§ TASK ITEM
At the line that holds "thumb mcp: (84, 69)", start repeating, and keep going exactly through the final line of the material; include both ends and skip the pictures.

§ EXTRACTED ENTRIES
Start of Block

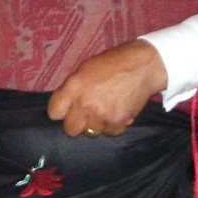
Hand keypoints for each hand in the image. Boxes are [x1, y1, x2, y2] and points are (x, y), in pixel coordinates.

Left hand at [47, 40, 167, 137]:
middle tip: (86, 113)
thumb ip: (72, 89)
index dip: (60, 111)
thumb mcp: (84, 69)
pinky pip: (109, 133)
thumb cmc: (113, 64)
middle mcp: (85, 103)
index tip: (66, 109)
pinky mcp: (119, 122)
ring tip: (104, 110)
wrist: (143, 66)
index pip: (54, 113)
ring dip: (95, 124)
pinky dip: (112, 126)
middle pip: (70, 129)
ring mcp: (102, 115)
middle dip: (76, 122)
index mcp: (74, 87)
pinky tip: (116, 112)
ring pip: (90, 133)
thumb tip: (64, 106)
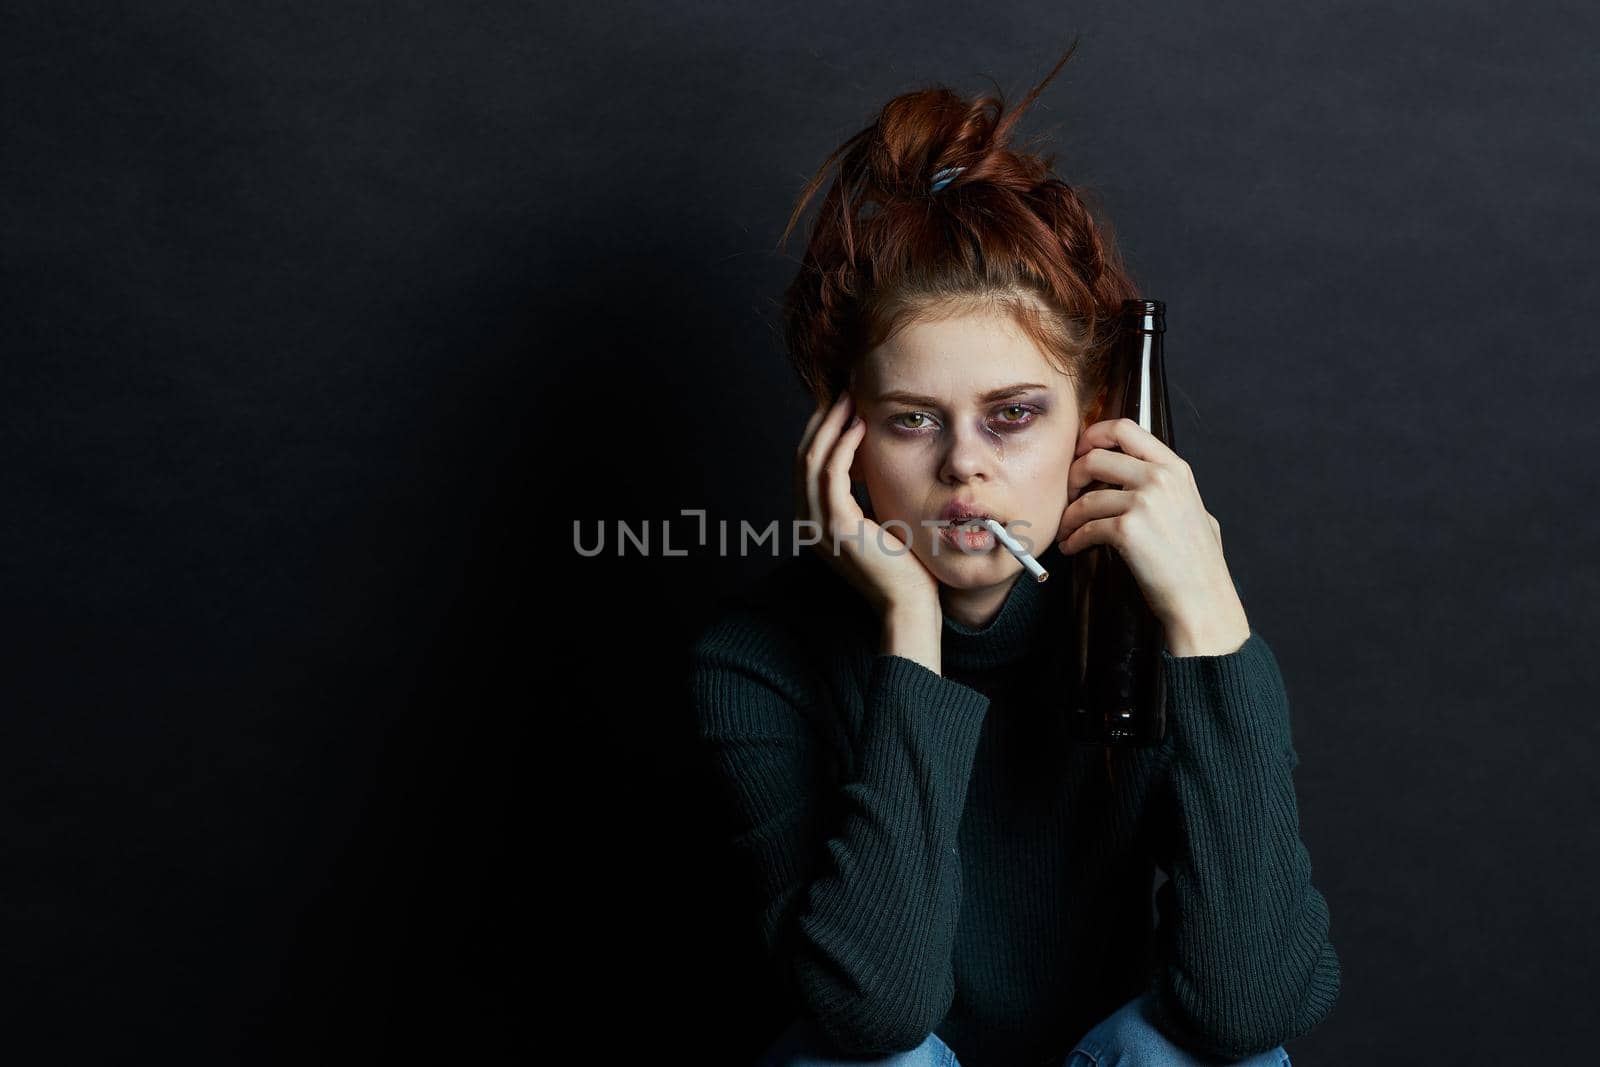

End of Block

§ SOLUTION TO THIS PROBLEM
thumb mcp: (84, 69)
pinky pip: (109, 133)
thumb cmc: (113, 64)
middle mcp: (85, 103)
index tip: (66, 109)
pinky mcp: (119, 122)
ring tip: (104, 110)
wrist: (143, 66)
index pip: (54, 113)
ring dip: (95, 124)
pinky dip: (112, 126)
middle pip: (70, 129)
ring mcp: (102, 115)
middle dip: (76, 122)
index mcp: (74, 87)
pinky tip: (116, 112)
ring pip: (90, 133)
thumb tip: (64, 106)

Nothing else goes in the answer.